Все остальное было хладною мглой, потому что погоня настигла: сына вырвали у отца:
В руках его мертвый младенец лежал…
Вся протекшая жизнь оказалась игрою тумана после этого мига. Кусок детства закрылся.
Мокрый блеск яснел на витринах, на окнах, на трубах; прядала струечка из водосточной трубы; глянцевела бурая мокрота тротуара; грязью фыркала шина. В дымно-веющей мокроте, накрытый зонтами прохожих, пропадал Николай Аполлонович; казалося, что громадины зданий повыдавились из пространства в пространство; замаячили их оттуда узоры из перепутанных линий – кариатид, шпицев, стен.
ЖуравлиНиколаю Аполлоновичу захотелось на родину, в детскую, потому что он понял: он – малый ребенок.

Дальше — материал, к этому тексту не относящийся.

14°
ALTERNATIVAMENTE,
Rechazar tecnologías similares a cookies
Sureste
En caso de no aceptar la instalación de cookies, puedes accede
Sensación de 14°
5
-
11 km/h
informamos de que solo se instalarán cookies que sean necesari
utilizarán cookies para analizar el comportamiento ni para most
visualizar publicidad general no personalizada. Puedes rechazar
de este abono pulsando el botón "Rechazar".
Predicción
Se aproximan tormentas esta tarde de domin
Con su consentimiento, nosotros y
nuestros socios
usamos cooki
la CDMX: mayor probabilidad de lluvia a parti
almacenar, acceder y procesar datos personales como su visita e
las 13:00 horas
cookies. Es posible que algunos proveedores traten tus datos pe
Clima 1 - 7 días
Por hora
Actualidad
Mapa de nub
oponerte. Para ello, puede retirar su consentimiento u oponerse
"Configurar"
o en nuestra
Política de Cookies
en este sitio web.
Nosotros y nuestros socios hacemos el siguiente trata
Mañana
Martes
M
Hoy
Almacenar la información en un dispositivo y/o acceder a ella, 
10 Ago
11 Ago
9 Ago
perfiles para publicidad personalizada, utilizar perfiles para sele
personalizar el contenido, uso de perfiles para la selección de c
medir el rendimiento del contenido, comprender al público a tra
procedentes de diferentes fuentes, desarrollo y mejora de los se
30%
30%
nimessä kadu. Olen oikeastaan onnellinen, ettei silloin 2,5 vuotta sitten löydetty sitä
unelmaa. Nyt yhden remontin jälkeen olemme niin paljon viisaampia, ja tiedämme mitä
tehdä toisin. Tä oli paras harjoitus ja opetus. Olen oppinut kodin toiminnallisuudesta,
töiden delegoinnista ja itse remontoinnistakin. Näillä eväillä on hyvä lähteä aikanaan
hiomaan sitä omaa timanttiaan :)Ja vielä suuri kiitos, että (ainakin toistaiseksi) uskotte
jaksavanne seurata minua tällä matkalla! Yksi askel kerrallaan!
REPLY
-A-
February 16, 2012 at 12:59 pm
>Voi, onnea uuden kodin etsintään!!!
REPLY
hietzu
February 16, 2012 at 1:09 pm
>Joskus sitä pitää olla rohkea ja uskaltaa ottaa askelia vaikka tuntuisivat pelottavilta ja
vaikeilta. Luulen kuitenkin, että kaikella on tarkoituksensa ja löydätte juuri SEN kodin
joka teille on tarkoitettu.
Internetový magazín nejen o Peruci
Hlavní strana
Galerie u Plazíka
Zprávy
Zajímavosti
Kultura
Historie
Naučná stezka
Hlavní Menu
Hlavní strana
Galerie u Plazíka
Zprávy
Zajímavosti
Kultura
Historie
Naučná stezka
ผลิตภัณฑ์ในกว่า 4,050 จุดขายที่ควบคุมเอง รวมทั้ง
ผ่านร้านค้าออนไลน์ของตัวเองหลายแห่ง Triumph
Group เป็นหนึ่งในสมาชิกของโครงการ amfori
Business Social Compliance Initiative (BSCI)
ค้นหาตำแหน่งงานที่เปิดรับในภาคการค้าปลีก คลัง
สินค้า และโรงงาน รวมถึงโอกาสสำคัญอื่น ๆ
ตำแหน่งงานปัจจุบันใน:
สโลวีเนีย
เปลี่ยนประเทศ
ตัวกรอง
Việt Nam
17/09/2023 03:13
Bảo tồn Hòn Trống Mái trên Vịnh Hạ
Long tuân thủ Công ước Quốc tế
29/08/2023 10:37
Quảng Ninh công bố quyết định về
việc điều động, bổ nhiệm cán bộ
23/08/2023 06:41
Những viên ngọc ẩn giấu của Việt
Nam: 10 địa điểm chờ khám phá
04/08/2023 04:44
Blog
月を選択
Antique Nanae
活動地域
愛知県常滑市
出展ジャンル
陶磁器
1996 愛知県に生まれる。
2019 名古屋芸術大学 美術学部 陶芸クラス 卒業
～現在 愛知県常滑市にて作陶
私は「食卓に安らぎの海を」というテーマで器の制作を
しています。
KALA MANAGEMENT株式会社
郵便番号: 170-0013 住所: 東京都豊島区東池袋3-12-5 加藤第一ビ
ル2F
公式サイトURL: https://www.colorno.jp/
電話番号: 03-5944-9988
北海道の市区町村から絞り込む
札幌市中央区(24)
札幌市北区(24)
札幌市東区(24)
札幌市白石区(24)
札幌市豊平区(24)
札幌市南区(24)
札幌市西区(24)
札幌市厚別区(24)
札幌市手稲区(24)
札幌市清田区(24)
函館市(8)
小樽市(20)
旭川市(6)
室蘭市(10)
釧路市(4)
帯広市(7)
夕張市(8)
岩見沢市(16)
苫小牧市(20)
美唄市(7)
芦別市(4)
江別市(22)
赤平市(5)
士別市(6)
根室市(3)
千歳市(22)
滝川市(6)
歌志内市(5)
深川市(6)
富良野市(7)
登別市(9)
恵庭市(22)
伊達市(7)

Надо было все, все – отрясти, позабыть, надо было – всему, всему – опять научиться, как учатся в детстве; старая, позабытая родина – он теперь ее слышит. И – уже: надо всем раздался вдруг голос сирого и все же милого детства, голос давно не звучавший; зазвучавший – теперь.
Того голоса звук?
Как невнятно над городом курлыканье журавлей, он так же невнятен; высоко летящие журавли – в грохоте городском горожане не слышат их; а они летят, пролетают над городом, – журавли!.. Где-нибудь, положим, на Невском Проспекте, в трепете мимо летящих пролеток и в гвалте газетчиков, где надо всем поднимается разве что горло автомобиля, – среди металлических этих горл, в час предвечерний, весенний, на панели, как вкопанный, встанет обитатель полей, в город попавший случайно; остановится, – кудластую, бородатую голову набок он склонит и тебя остановит.